At Progressive, head teacher Sonja Kruger said that as a white South African, she was given the best that the state had to offer under apartheid. Now, she said, she has a responsibility to give back. She earns 7,000 rand (about $1,000) a month after 15 years at Progressive, about half the average salary for a teacher in Johannesburg. Kruger started as the school’s secretary and has taught for the last six years. Most of the other teachers and all the students are black.
“When you see the kids achieving, it’s payback,” Kruger said. “I’d say every single teacher that’s here is passionate. They have to be, because they’re not in it for the money.”
Progressive Primary is in what used to be the headquarters of a chain of coffee shops, squeezed between a copy shop and a parking garage.
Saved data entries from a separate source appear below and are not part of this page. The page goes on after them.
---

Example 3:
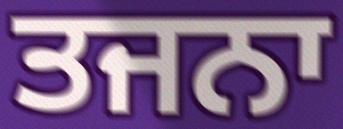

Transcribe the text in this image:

ਤਜਨਾ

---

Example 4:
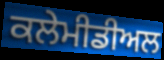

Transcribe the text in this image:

ਕਲੇਮੀਡੀਅਲ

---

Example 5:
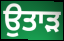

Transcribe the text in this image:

ਉਤਾਡ਼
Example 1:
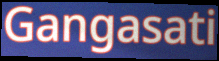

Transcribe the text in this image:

Gangasati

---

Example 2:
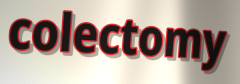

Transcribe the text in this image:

colectomy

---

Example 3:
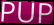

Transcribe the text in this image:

PUP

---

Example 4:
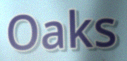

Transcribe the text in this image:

Oaks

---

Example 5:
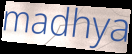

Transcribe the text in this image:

madhya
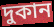
দুকান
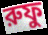
রুফু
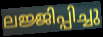
ലജ്ജിപ്പിച്ചു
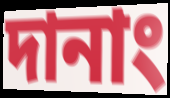
দানাং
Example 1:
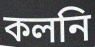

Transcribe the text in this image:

কলনি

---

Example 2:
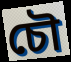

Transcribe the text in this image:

চৌ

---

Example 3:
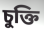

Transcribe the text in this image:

চুক্তি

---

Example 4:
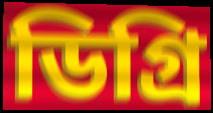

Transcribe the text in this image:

ডিগ্ৰি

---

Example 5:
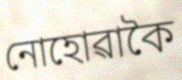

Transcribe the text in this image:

নোহোৱাকৈ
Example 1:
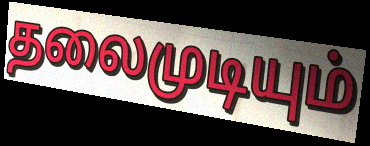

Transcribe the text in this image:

தலைமுடியும்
Kruger has noticed similar schools opening in the neighborhood, and says the competition is good for poor kids.
“I don’t see why, because they don’t have money, their education shouldn’t be as good as anyone else’s,” she said.
Progressive’s motto: “Let us shape your child into a top achiever.” It has sent graduates — with scholarships — on to some of Johannesburg’s most demanding high schools.
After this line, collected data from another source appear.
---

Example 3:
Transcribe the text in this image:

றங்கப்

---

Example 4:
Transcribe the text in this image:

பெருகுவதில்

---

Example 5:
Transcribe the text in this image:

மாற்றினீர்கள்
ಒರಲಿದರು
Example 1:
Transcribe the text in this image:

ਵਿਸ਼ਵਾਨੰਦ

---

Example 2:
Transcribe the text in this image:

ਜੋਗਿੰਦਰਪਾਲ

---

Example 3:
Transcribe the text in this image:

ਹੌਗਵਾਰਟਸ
When he speaks of his years at Progressive, Victor Tshilombo, 24, now a second-year medical student at Johannesburg’s premier University of Witwatersrand, keeps returning, a note of astonishment in his voice, to the fact that he spoke no English when he arrived. He had been passed from year to year at his previous public school. Progressive teachers put him back five grades, and embarked on intensive lessons.
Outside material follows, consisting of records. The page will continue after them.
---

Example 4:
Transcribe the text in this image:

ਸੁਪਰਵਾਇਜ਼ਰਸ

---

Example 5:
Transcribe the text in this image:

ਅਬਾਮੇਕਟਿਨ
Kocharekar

Tshilombo said he developed determination and confidence. That was important after he graduated from an elite Johannesburg public high school, when he had to work for two years as an army ambulance dispatcher because he did not have the money to go to medical school. Finally, Witwatersrand offered him a scholarship.
When he becomes a doctor and starts a family, he’ll be able to afford more expensive schools, but he does not believe he’ll find better than Progressive. He remembers the attention he got when he struggled, even though “my father wasn’t rich. I don’t think he even paid school fees on time.”
At Progressive, 13-year-old Samantha praises her teacher for being “always present. He has never been late to school.”
It may seem minor, but teacher absenteeism is a crisis in many public schools. Zulu does not blame the teachers entirely: Their salaries are low, and morale even lower. Most black teachers received the inferior education reserved for blacks under apartheid, and now struggle to meet the new government’s higher standards. They also battle in ill-equipped classrooms with students who seem ready to protest at the slightest provocation.
In the 1970s and 1980s in public schools, young protesters were celebrated for risking their lives to stand up to apartheid. Some of today’s students seem to feel protest is their birthright.
“In Soweto, you know, we really are disrespectful to the teachers,” Zulu said. “I still see kids roaming around the streets during school hours.”
Bernstein said discipline is a key demand of parents at the schools she studied. Progressive’s head teacher, Kruger, said the school respects the law against corporal punishment, but many parents ask that their children be hit if they misbehave.
Critics worry that such schools will only widen the gap between the haves and have-nots, as the most committed parents and the most promising students leave already troubled public schools for private ones. They also worry that governments will turn over the bulk of the responsibility of education to private schools, wealthy or poor.
“If the public system does not work for the poor, it is a failed state, then you’re letting the market take over something that’s basic and fundamental,” said Wongani Grace Nkhoma of the Open Society Initiative for Southern Africa. “States have to understand that they have the responsibility to provide education that’s of good quality, to every child.”
For next year, Samantha has been accepted at a competitive public high school with an emphasis on science and technology.
“I’m so ready for high school and all its challenges,” Samantha said. “I do realize how lucky I am.”